Please standby for the next question. The last question comes from Joseph Schwartz with Leerink Partners. Your line is open.

Great. Thanks very much for fitting me in. I was wondering how are you thinking about upcoming clinical data for a different gene therapy candidate, which will have an interim look soon. Is there anything that you'll be focused on in particular? And how do you see the trade-off between safety and efficacy? If it were able to produce a greater impact on FAA, how would that impact your relative value proposition for ELEVIDYS?

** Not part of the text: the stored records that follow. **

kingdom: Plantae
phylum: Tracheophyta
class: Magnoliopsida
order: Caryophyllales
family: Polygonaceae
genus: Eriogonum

Thank you for your question. As I've mentioned before, we are facing an extremely tough competitor in Duchenne muscular dystrophy, and our entire focus and energy are dedicated to overcoming this disease. I believe our team is doing an excellent job in this effort. We are very pleased with the performance of ELEVIDYS. In the past, decisions were made regarding constructs and capsids, and with many years of experience, we take great pride in our choices. We are genuinely excited about the specific capsid and construct we have developed. It not only protects the muscles of these children and halts their decline, but it also boasts a commendable safety profile given the extensive therapy required and the nature of full-body infusions. RH74 has been exceptional, and we are confident that anyone making a decision today regarding capsid selection and construct development would likely attempt to replicate our success. Our primary focus remains solely on Duchenne muscular dystrophy, and we are fiercely committed to conquering this disease. That is where our attention lies. Thank you again for your questions.

I would now like to turn the call back over to Doug for closing remarks.

Well, thank you very much, Michelle. And thanks, everyone, for attending tonight, and thank you for your very thoughtful questions. Let me summarize. This quarter has been an extraordinarily important one. With our fourth approval, we launched ELEVIDYS and in my opinion, we launched it brilliantly. We've continued to serve the community with our PMOs, which continue robust growth even in the face of an ELEVIDYS launch. And on a non-GAAP basis, we are now profitable, and we are marching toward a cash flow positive in the very near future. We have built a strong enduring organization that is focused on two major things. The first is serving our patient community through brilliant science and the second is executing and getting things done. And that is precisely what we will be doing over the coming months. We intend to continue our strong performance and commitment to serving this community. We intend to move with speed to submit our efficacy supplement and conclude the review on the broadening of the ELEVIDYS label. And when our label has been updated to remove age and ambulation restrictions, we intend to bring this therapy to the majority of patients living with Duchenne in the United States. And with that, I look forward to updating all of you on our progress along the way and have a lovely evening. Thank you.

This concludes today's conference call. Thank you for participating. You may now disconnect.